Eye For Film >> Movies >> Alvin And The Chipmunks (2007) Film Review
Alvin And The Chipmunks
Reviewed by: Tony Sullivan
A tree is chopped down in the forest and taken to the lobby of a record company building. Lurking within its branches are a trio of chatty chipmunks. Meanwhile, in an upstairs boardroom, David Seville (Jason Lee) is having his latest composition rejected by company executive Ian (David Cross).
Dave's life is about to change when the chipmunks stowaway into his home and reveal their own musical talents.
Alvin and the Chipmunks were the alter-ego of Ross Bagdasarian Sr, who created a number of novelty records, starting in 1958. The Chipmunk Song (Christmas Don't Be Late) promptly became a yuletide staple selling 4.5 million copies. The Chipmunk singers had the gimmick of singing in a comic high pitch courtesy of speeding up the playback on the vocal. Pinky and Perky were doing the same thing on the BBC from 1957 onwards. Unlike their porcine compatriots, Alvin and the Chipmunks spawned an animated cartoon series The Alvin Show which ran from 1961 to 1962 and the gang got a makeover two decades on, with the Alvin And The Chipmunks cartoon running from 1983 until 1990.

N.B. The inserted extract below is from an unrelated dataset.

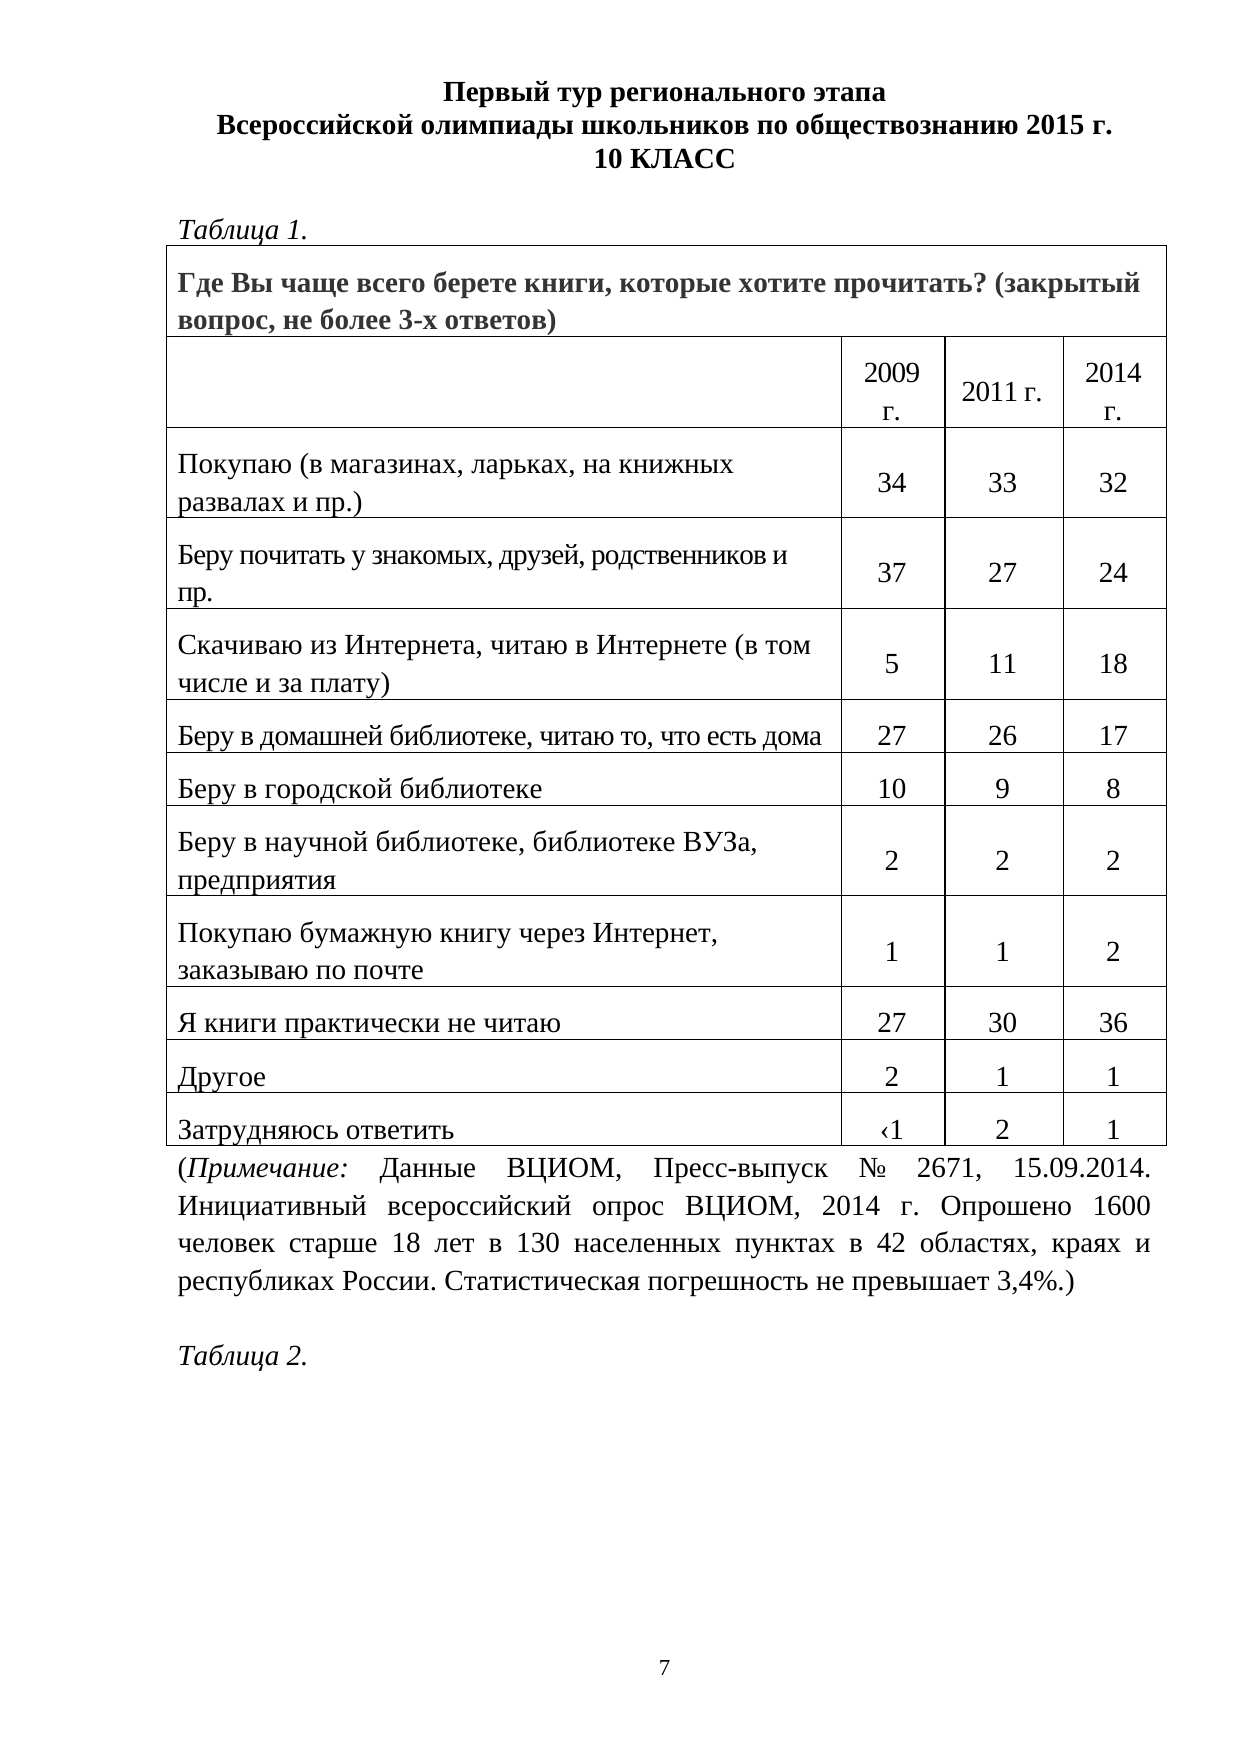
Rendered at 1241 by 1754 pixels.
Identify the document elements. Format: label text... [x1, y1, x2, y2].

Alvin is the chipmunk sporting the letter A on his outfit is the somewhat impetuous leader of the pack with Simon the brains of the outfit and Theodore is the cute one with the food preoccupation.
Their big screen outing is a live-action movie with our three heroes depicted through the magic of Computer Generated Imagery in similar fashion to the Garfield movies. Lee is the human foil for the chipmunk antics. David is a failing songwriter cum advertising exec. Who is having no luck at all until he is inspired to write a song for his unexpected houseguests.
Enter his unscrupulous Uncle Ian, who attempts to woo the chipmunks over to the commercial dark side of the record industry with the trappings of pop diva celebrity.
Yes, this is the wish fulfillment version of the Britney Spears' story. If only Britney had seen this it might have all been so different. All right, so Ian stops way short of offering the chipmunks cocaine – but that's the mindset.
Alvin and the Chipmunks have taken $177 million at the US box office compared that to the $19.2 million take for Atonement. One suspects the popularity is due to the Christmassy nature of the flick and two generations' worth of nostalgic Americans dragging their own children along.
Jason Lee is fairly bland - a long way from his work in Kevin Smith films and his own My Name Is Earl series. The three BeeGees-on-helium rodents are voiced almost indistinguishably by Justin Long, Jesse McCartney and Criminal Minds' nerd, Matthew Gray Gubler. Stand-up comic Cross gets the juiciest part (and the best gag as the end credits run) as oily record exec Ian.
The CGI chipmunks are good enough to make you forget you are watching pixels, and kudos to the physical effects team that really give the critters a presence in the real world. Alvin and crew were not familiar to me before coming to the States, when thinking chipmunks I tend towards the rodent nemesis of Donald Duck or the genuine article which looks like the bastard offspring of a hamster and a squirrel. The film has redesigned the characters to be closer to but a still a long way from the genuine article.
As kiddy movies go I'd have to say this was fairly average, bland and inoffensive. For the adult audience there are a few funny moments mostly revolving around chipmunk mayhem in Dave's bachelor pad. Dave gets an under-written romantic sub plot with cute-as-a-button Cameron Richardson, which never really gathers steam - although this is maybe just as well as it would only induce yawns in all age groups. The songs are as appalling as only children's songs can be. They will be stuck in your head for weeks but the kids will eat them up.
The moral of the story about corporate greed and that getting everything you want might not necessarily be a good thing is sound and appropriate to leave as a resonance in little minds. A throwaway gag involving Bruce Willis' trade mark Die Hard line is fortunately left hanging, but we do get the inevitable wind-breaking joke.
My token seven-year-old, who is sporting a fearsome eye wound and probably in some discomfort at the moment, sat entranced through the agreeable 90-minute runtime and opined that "it was really cool". He sang along with the end credits - but I failed to see that spark of something that really lit his candle and I suspect he thought the whole was a bit beneath him (he's moving on).